# What to produce:
Which lines of the entries below run from the one holding "Model (Short)" to the one holding "Related Articles", inclusive? Set down exactly those lines and no others.

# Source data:
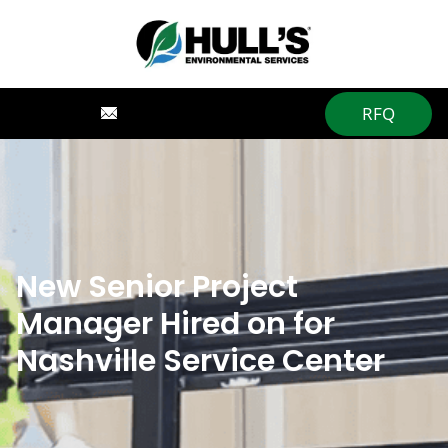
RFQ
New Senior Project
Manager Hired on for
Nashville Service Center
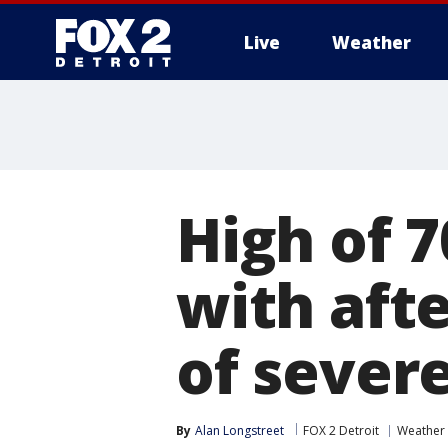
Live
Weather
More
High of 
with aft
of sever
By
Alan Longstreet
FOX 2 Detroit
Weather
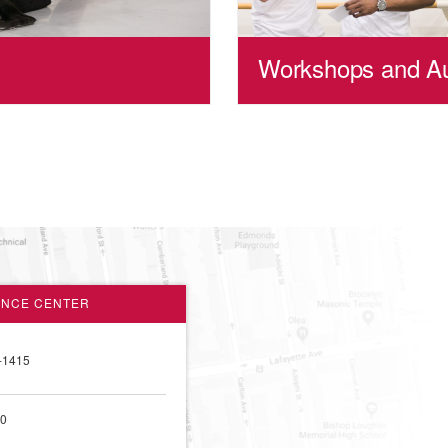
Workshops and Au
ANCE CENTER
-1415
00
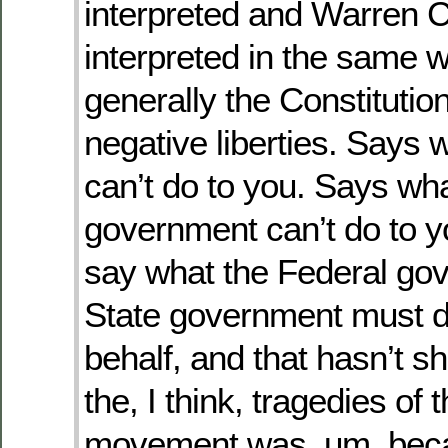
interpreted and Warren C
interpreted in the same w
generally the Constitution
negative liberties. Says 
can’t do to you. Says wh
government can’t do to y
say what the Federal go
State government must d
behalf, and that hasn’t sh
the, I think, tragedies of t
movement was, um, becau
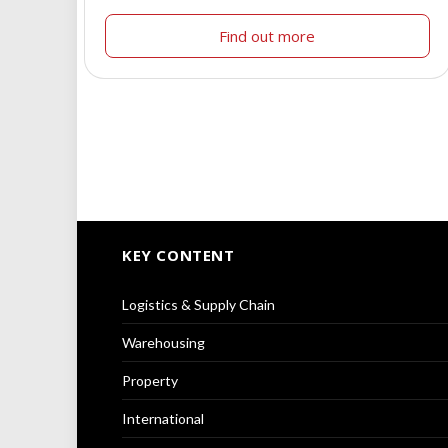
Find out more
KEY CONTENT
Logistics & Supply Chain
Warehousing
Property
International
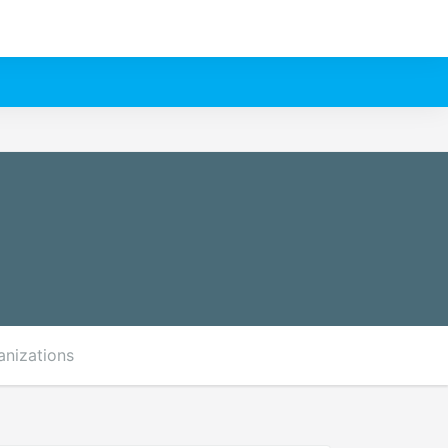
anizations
---
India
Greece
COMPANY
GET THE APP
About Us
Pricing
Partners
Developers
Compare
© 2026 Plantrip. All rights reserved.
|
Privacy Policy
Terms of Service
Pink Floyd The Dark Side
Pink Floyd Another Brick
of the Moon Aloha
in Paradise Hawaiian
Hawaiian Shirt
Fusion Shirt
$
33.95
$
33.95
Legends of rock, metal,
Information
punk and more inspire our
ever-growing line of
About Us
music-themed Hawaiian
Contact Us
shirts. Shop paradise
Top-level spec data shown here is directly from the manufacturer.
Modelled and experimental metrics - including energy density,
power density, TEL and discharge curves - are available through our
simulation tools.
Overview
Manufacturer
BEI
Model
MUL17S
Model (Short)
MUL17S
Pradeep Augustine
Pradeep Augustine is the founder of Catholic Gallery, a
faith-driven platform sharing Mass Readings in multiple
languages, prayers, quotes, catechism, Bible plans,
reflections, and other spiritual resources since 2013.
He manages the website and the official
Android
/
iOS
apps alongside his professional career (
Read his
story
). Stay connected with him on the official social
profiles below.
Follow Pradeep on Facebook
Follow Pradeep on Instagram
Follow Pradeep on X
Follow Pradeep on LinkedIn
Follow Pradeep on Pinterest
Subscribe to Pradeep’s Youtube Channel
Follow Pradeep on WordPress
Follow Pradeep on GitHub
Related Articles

# Expected answer:
Model (Short)
MUL17S
Pradeep Augustine
Pradeep Augustine is the founder of Catholic Gallery, a
faith-driven platform sharing Mass Readings in multiple
languages, prayers, quotes, catechism, Bible plans,
reflections, and other spiritual resources since 2013.
He manages the website and the official
Android
/
iOS
apps alongside his professional career (
Read his
story
). Stay connected with him on the official social
profiles below.
Follow Pradeep on Facebook
Follow Pradeep on Instagram
Follow Pradeep on X
Follow Pradeep on LinkedIn
Follow Pradeep on Pinterest
Subscribe to Pradeep’s Youtube Channel
Follow Pradeep on WordPress
Follow Pradeep on GitHub
Related Articles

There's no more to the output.